António João Maia, Jornal i
Desde que me conheço que sou assumidamente adepto do Benfica e, nessa medida, vibro com as vitórias do meu clube.
Posta esta declaração de interesses, passemos agora à reflexão que proponho.
Há dias o país inteiro festejou, noite dentro, a vitória encarnada no campeonato. Outras vitórias estão previstas e deixam já antecipar exuberâncias idênticas, com verdadeiras marés vermelhas a pintarem as praças das principais cidades.
Foi neste contexto, nomeadamente quando a TV passava imagens cheias de cor, de ruido e com milhares de pessoas no Marquês de Pombal em autêntico estado de transe, que um amigo com quem almoçava encolhia resignadamente os ombros e afirmava “somos o melhor povo do mundo. Com uma boa liderança levam-nos aonde quiserem…”
Retorqui que as pessoas necessitam destes momentos para atenuar as dificuldades que enfrentam no dia-a-dia das suas vidas. Estas euforias são também momentos colectivos de escape a essas pressões a que todos estamos sujeitos e que nos últimos anos têm sido particularmente pesadas.
É verdade que nestes momentos esquecemos a crise e as pontinhas de orgulho nacional acabam por nos unir de forma particularmente intensa. Porém julgo que seja igualmente importante e até necessário que sejamos capazes de criar espaços de maior envolvimento das pessoas nos processos de vida coletiva, sobretudo quando implicam decisões que nos afetem diretamente a todos, como sejam por exemplo a redefinição das funções que o Estado deve e pode assegurar e como o deve fazer, ou o aprofundamento do sistema democrático e das formas de representação e participação na vida política. É que, se outras razões faltassem, somos todos parte interessada nestas questões e numa dupla vertente: enquanto destinatários das decisões que delas decorrem e enquanto contribuintes que, com os nossos impostos, as temos de custear – provavelmente quase ninguém sabe por inteiro porque estivemos sob intervenção da Troika neste três anos ou o que seja uma saída limpa…
Um estudo realizado em 2008 por Newton e Giebler (patterns of participation: political and social participation in 22 nations) que comparou os padrões de participação social e política dos cidadãos, revelou que Portugal é dos países europeus com menores índices de participação e envolvimento das pessoas relativamente a questões de interesse colectivo, de natureza social e sobretudo política. Por isso somos política e socialmente menos exigentes e, por sermos menos informados e participativos, estamos mais expostos a eventuais situações de natureza fraudulenta.
A organização da sociedade civil, apoiada nos novos instrumentos comunicacionais, é uma forma de potenciar um maior envolvimento das pessoas relativamente às questões de interesse coletivo. Parece um espaço adequado para o esclarecimento e motivação dos cidadãos para a importância do seu contributo positivo nas questões de interesse geral.
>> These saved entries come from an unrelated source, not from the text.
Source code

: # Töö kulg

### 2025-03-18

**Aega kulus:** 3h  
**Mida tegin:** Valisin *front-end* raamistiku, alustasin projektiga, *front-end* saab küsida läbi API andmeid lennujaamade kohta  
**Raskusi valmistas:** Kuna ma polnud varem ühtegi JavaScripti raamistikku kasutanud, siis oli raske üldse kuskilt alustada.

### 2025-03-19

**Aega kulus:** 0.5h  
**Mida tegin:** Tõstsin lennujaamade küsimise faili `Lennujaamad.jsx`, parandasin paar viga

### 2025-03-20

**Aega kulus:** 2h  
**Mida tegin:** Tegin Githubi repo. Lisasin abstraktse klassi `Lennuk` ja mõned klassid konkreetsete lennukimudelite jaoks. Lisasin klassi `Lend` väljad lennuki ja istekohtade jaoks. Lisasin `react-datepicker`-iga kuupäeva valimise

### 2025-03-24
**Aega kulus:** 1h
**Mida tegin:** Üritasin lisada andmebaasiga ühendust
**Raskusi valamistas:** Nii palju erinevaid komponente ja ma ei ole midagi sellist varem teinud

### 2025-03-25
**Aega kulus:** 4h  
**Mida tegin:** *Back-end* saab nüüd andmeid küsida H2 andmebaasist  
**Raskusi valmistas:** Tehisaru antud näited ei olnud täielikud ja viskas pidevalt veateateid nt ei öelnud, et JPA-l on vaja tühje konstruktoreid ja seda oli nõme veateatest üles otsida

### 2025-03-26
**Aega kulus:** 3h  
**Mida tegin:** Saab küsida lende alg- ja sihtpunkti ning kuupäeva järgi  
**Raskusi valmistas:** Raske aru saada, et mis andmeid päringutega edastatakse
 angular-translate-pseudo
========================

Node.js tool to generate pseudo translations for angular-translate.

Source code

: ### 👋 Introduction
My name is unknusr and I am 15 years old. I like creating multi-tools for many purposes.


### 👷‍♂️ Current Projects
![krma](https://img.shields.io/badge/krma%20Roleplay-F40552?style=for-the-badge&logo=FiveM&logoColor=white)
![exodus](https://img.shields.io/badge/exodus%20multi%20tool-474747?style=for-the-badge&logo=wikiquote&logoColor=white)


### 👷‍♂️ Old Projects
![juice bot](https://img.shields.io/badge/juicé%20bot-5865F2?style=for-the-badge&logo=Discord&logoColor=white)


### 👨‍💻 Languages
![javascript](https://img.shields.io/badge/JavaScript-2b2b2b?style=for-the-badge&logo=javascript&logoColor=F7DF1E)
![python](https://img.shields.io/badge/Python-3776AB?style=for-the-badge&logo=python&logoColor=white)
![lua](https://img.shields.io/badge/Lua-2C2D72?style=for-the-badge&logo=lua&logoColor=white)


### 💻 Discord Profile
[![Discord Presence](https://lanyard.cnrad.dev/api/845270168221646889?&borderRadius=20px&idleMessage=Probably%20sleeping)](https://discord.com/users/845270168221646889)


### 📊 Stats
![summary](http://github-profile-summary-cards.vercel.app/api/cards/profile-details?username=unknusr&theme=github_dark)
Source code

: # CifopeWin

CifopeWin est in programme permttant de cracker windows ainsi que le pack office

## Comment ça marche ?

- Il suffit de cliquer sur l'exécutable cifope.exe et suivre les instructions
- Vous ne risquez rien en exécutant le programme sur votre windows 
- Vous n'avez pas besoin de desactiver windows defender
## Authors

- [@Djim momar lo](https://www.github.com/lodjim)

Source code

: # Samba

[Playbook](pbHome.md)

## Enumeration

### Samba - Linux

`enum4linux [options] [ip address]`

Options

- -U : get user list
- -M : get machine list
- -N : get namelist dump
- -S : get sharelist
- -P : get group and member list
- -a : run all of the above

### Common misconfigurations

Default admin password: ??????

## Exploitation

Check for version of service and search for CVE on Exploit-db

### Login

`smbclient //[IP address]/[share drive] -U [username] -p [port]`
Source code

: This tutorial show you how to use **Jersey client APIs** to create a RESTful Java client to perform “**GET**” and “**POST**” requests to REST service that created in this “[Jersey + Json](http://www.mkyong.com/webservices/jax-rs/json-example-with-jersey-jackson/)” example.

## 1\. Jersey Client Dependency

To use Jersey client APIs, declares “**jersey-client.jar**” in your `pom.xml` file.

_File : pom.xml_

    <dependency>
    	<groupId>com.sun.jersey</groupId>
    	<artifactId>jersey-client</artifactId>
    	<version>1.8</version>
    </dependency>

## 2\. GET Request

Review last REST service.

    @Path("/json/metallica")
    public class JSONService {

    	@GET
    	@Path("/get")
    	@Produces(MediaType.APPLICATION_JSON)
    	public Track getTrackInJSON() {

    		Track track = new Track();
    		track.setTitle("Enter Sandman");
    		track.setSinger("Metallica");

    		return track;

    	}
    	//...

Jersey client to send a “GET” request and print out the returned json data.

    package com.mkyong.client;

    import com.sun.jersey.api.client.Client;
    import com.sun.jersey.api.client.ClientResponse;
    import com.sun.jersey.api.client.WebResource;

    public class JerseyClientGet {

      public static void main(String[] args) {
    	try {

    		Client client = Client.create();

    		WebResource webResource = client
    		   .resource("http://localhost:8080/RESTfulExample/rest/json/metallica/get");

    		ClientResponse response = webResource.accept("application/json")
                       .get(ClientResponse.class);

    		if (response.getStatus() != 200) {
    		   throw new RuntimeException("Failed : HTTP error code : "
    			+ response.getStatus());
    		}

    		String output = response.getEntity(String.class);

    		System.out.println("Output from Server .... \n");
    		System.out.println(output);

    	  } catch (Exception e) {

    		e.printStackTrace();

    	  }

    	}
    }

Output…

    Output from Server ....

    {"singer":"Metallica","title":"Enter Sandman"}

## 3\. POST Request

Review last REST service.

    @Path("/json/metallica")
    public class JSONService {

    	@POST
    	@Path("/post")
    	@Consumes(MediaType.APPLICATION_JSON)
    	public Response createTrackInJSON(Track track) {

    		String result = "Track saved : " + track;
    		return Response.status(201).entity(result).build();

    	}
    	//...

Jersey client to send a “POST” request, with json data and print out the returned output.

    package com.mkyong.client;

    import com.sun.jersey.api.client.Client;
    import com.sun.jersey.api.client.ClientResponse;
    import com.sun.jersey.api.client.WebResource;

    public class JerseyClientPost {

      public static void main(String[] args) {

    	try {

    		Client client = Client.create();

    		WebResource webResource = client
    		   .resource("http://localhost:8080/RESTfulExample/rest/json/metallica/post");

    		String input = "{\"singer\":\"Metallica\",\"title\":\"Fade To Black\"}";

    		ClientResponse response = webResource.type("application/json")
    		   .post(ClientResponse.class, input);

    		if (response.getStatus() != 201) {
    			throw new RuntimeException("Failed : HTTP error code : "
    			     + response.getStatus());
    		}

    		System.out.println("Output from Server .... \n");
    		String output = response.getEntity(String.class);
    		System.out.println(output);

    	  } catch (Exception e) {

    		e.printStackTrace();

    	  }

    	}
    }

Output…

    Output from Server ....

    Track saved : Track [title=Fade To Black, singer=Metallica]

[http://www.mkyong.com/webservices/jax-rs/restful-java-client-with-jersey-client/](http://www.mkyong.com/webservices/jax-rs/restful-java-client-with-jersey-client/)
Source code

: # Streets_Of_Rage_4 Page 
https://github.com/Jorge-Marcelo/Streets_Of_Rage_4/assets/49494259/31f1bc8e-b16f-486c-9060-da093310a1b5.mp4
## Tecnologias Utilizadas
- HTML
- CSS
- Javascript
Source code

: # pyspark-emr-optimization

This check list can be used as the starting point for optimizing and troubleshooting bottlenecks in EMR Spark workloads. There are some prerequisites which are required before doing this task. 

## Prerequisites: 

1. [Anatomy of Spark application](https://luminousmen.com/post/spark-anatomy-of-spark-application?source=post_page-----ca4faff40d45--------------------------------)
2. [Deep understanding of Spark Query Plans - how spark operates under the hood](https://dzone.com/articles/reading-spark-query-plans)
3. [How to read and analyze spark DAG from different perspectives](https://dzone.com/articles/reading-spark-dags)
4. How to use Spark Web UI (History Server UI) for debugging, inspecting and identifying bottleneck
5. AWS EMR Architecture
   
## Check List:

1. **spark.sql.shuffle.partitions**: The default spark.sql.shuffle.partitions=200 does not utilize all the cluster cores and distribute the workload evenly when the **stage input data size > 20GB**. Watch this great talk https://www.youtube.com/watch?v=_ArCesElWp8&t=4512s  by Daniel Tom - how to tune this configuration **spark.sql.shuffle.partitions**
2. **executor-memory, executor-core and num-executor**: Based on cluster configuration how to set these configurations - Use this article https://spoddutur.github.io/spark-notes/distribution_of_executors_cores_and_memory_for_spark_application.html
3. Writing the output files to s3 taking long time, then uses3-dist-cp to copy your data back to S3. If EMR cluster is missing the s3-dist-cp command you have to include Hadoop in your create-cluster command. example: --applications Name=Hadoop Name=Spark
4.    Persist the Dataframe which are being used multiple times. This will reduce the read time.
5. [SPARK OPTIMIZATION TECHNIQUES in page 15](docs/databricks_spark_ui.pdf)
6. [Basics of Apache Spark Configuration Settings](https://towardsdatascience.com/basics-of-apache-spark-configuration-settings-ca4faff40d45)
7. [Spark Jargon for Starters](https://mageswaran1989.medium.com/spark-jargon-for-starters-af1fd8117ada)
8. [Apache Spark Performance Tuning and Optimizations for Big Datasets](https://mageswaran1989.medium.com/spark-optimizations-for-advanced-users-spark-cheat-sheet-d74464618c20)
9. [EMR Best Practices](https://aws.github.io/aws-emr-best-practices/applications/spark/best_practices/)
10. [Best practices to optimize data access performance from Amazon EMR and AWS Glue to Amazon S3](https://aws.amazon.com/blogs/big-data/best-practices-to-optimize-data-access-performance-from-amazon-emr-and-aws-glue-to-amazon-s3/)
Entretanto avizinham-se novas marés de festejos nas ruas. O Benfica prepara-se para ganhar novos troféus e logo quase de seguida vem aí a nossa seleção para nos encher de orgulho nacional com os feitos que se aguardam no mundial do Brasil. Como dizia o já desaparecido Jorge Perestrelo aos microfones da rádio, “é disto que o meu povo gosta…”
Enquanto não formos capazes de alcançar um patamar de maior participação cívica das pessoas nos assuntos que afetam de forma direta as suas vidas, dificilmente deixaremos de ser uma sociedade que aborda as questões coletivas segundo um modelo do tipo “meia bola e força”.